The particulars of such
poetry could be enumerated for pages; and this is the poetry which is
filled, more than any other literature, in the _Iliad_ with the nobility
of men and women, in the _Odyssey_ with the light of natural magic. And
think of those gods of Homer's; he is the one poet who has been able to
make the dark terrors of religion beautiful, harmless and quietly
entertaining. It is easy to read this poetry and simply _enjoy_ it; it
is easy to say, the man whose spirit held this poetry must have been
divinely happy. But this is the poetry whence Goethe learnt that the
function of man is "to enact Hell."
Goethe is profoundly right; though possibly he puts it in a way to which
Homer himself might have demurred. For the phrase inevitably has its
point in the word "Hell"; Homer, we may suppose, would have preferred
the point to come in the word "enact." In any case, the details of
Christian eschatology must not engage us much in interpreting Goethe's
epigram.
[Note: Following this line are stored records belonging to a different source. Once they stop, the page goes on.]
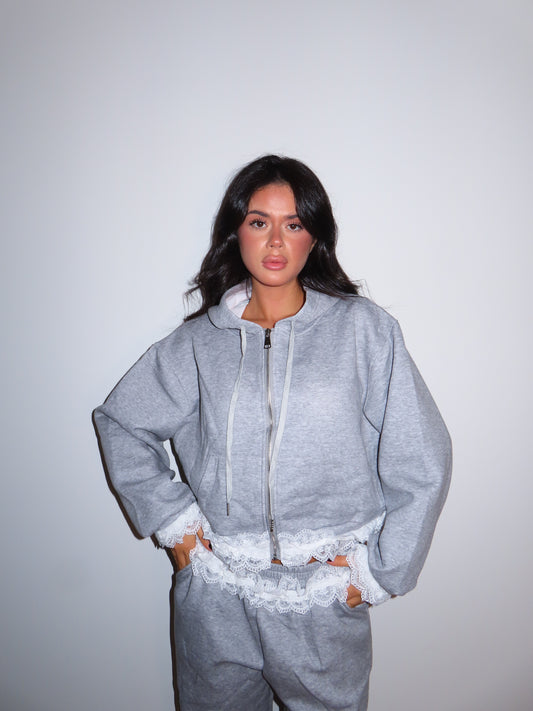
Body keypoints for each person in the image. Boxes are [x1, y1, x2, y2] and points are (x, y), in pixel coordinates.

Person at [93, 155, 452, 711]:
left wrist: (378, 573)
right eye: (259, 221)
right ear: (235, 232)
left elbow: (422, 459)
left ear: (316, 237)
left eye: (294, 223)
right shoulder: (198, 344)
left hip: (322, 602)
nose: (276, 241)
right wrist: (176, 529)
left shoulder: (364, 332)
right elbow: (121, 422)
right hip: (216, 599)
There is truth in it, not simply because the two poems take
place in a theatre of calamity; not simply, for instance, because of the
beloved Hektor's terrible agony of death, and the woes of Andromache and
Priam. Such things are the partial, incidental expressions of the whole
artistic purpose. Still less is it because of a strain of latent
savagery in, at any rate, the _Iliad_; as when the sage and reverend
Nestor urges that not one of the Greeks should go home until he has lain
with the wife of a slaughtered Trojan, or as in the tremendous words of
the oath: "Whoever first offend against this oath, may their brains be
poured out on the ground like this wine, their own and their children's,
and may their wives be made subject to strangers.